Practical Next Steps
The structural vocabulary from this lesson points directly to three concrete actions you can take before moving to the next lesson:
1. Audit an existing pipeline you own for missing data contracts. If you have any multi-step LLM workflow — even a simple two-step chain — check whether each boundary has an explicit schema and per-step validation. The absence of this is the single most common source of hard-to-debug failures. Adding Pydantic models at each boundary is an afternoon's work and often surfaces bugs that were already present but invisible.
2. Run a cost and latency estimate for your next pipeline design before writing code. Use the estimation pattern from this lesson — count sequential steps, count fan-out width, count ensemble candidates, multiply by average call cost and latency. If the numbers are surprising, redesign before implementing. This is significantly cheaper than discovering the numbers after the pipeline is built.
3. Map one real task to the pattern vocabulary. Take a task you are currently solving (or considering solving) with LLMs and ask: what is its shape? Does it have ordered dependencies (sequential chain)? Independent sub-tasks (fan-out)? Content-conditional branching (router)? High-stakes answers where variance matters (ensemble)? Naming the shape before writing code is the practice that the pipeline pattern vocabulary is designed to enable.
What Comes Next
This lesson established the structural vocabulary. The next two lessons go deeper into the mechanics of individual patterns with implementation detail this overview could not provide.
Prompt Chaining Patterns covers the mechanics of sequential chains and routers in greater depth: how to construct prompts that reliably produce structured output at each step, how to design router classification prompts that minimize misrouting, how to handle state accumulation across a long chain without hitting context limits, and how to structure retry logic at the step level without duplicating work.
Fan-Out and Fan-In Workflows covers the mechanics of parallelism in depth: how to implement fan-out using async execution patterns, how to write merge functions that handle partial failures gracefully, how to set concurrency limits that prevent rate-limit errors, and how to design fan-in aggregation for different types of output (ranked lists, conflicting facts, structured data).
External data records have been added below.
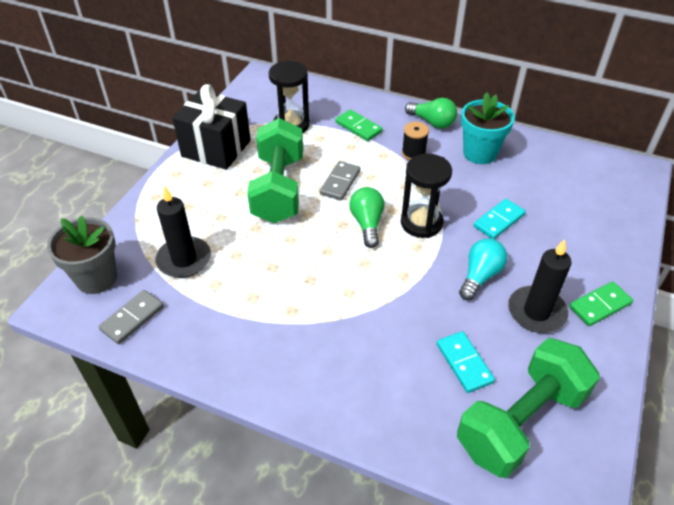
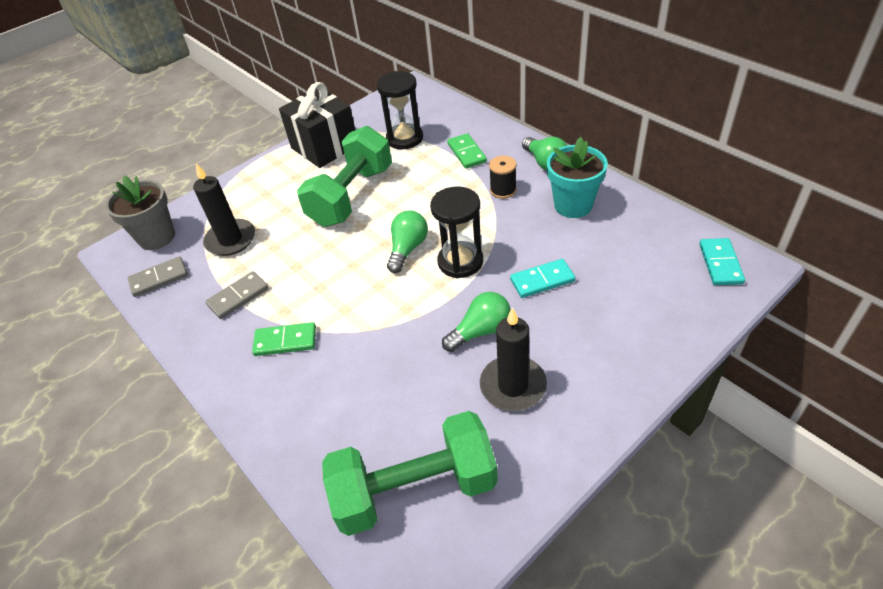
camera: 30 degrees right, 0 degrees up
(340, 182) = (411, 203): grey domino -> grey domino (238, 297)
(464, 363) = (402, 412): turquoise domino -> turquoise domino (720, 263)
(480, 276) = (481, 331): turquoise light bulb -> green light bulb
(600, 305) = (589, 401): green domino -> green domino (285, 341)

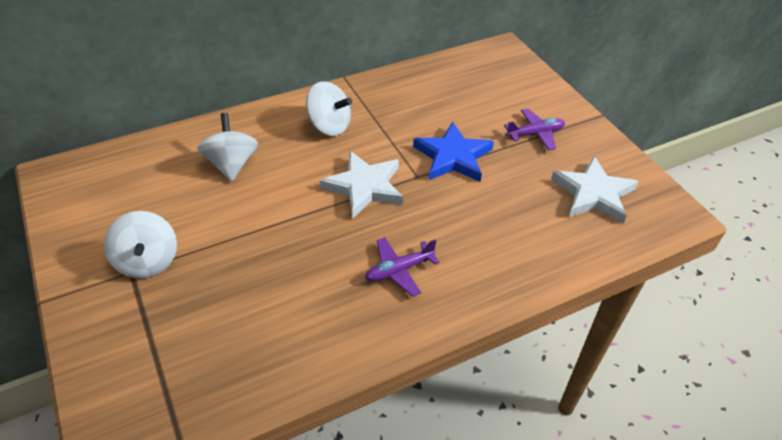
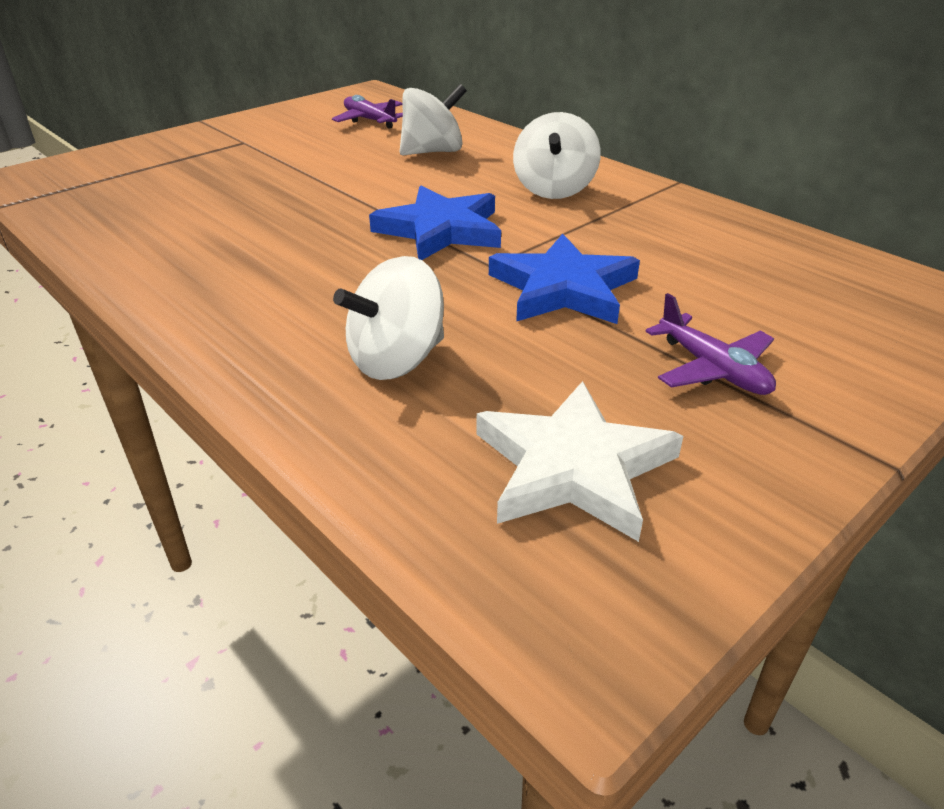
camera: 75 degrees right, 10 degrees down
(147, 261) = (259, 145): white spinning top -> white spinning top (396, 360)
(364, 187) = (440, 230): white star -> blue star
(399, 270) = (278, 277): purple plane -> purple plane (370, 120)

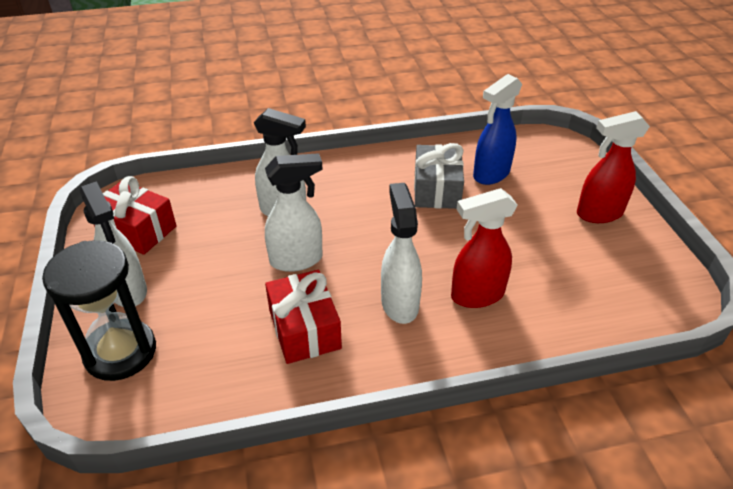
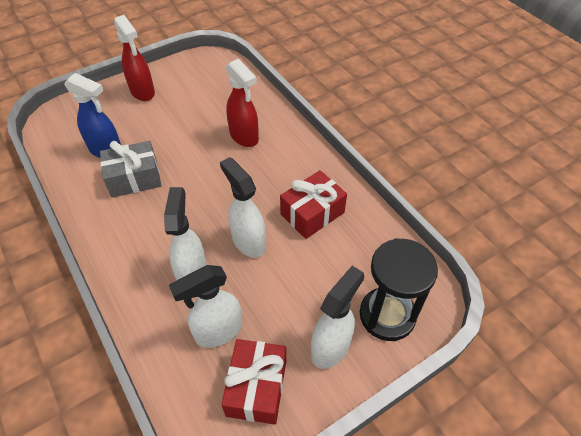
camera: 110 degrees left, 10 degrees up
(399, 303) = (267, 171): white spray bottle -> white spray bottle (218, 331)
Both lessons assume the vocabulary and design principles from this lesson. The patterns introduced here are the conceptual scaffolding; those lessons provide the implementation detail.
💡 Pro Tip: As you move into those lessons, keep the summary table from this section nearby. When a specific implementation detail from the next lessons feels unfamiliar, locating it on that table — "this is fan-in merge logic, which is the hardest part of fan-out/fan-in" — will make the detail easier to place in context and easier to retain.